TO-DO LIST:
a) Answer these questions from the Castor monitoring page.
(i) Which areas does the page say it also covers?
(ii) What is the longest allowed interval between updates of the visualization method?
(iii) Which listed measure is already implemented, and in what?
b) Write out the Castor monitoring page word for word, everything from "3. what is the" down to "GridFTP?, xrootd) ?".

PASSAGE:

>>>>>

Castor Monitoring
the purpose of this page is to collect all requirements for additional monitoring in CASTOR. It also includes the
GridFTP, FTS and SRM area.
all monitoring information should be sampled in short time intervals, the visualization method regularly updated (max 2 minutes) and all information stored forever, to be able to compute trends.
One of the crucial units is the disk pool, the first following questions are relative to a given disk pool
1. what is the total input and output data data rate to/from a pool ? --> this is already implemented in lemon
2. what is the input and output data rate to/from tape servers ?
3. what is the input and output data rate to/from the client nodes (e.g. lxbatch) ?
4. what is the input and output data rate to/from external sites ?
5. how are the rates split over the different protocols (rootd, rfiod,
GridFTP?, xrootd) ?
6. how many files of size X have been read/written during the last Y time interval ?
7. percentage of files (# and total size) have not been read during time interval X ?

<<<<<

Question-style dataset rows:
>>>>>

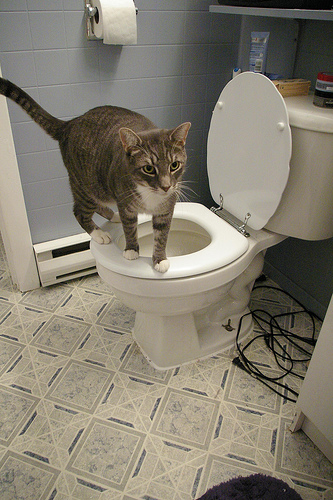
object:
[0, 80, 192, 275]
cat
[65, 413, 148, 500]
tile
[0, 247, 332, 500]
floor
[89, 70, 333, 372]
toilet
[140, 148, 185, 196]
face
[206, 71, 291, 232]
lid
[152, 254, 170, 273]
paw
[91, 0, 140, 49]
toilet paper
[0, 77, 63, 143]
tail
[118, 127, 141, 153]
ear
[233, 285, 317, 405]
cord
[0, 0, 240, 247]
wall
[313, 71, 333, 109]
bottle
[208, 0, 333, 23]
shelf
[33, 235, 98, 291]
vent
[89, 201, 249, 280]
seat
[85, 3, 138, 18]
holder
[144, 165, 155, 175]
eye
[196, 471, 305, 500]
rug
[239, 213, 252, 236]
hinge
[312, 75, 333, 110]
toiletry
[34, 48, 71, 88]
tile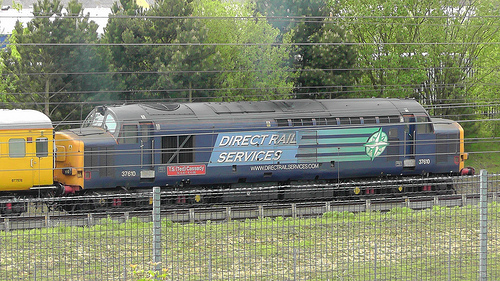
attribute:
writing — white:
[216, 135, 298, 163]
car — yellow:
[0, 105, 72, 212]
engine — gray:
[59, 103, 475, 190]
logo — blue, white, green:
[203, 124, 391, 166]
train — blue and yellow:
[0, 94, 487, 197]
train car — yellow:
[0, 104, 57, 215]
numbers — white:
[420, 159, 431, 165]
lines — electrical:
[88, 10, 478, 110]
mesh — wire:
[113, 167, 499, 263]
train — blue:
[60, 97, 472, 182]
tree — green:
[197, 4, 335, 114]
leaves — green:
[227, 36, 257, 71]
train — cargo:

<<<<<

SOLUTIONS PER TASK:
a)
(i) The GridFTP, FTS and SRM area.
(ii) 2 minutes.
(iii) The total input and output data rate to/from a pool, implemented in lemon.

b)
3. what is the input and output data rate to/from the client nodes (e.g. lxbatch) ?
4. what is the input and output data rate to/from external sites ?
5. how are the rates split over the different protocols (rootd, rfiod,
GridFTP?, xrootd) ?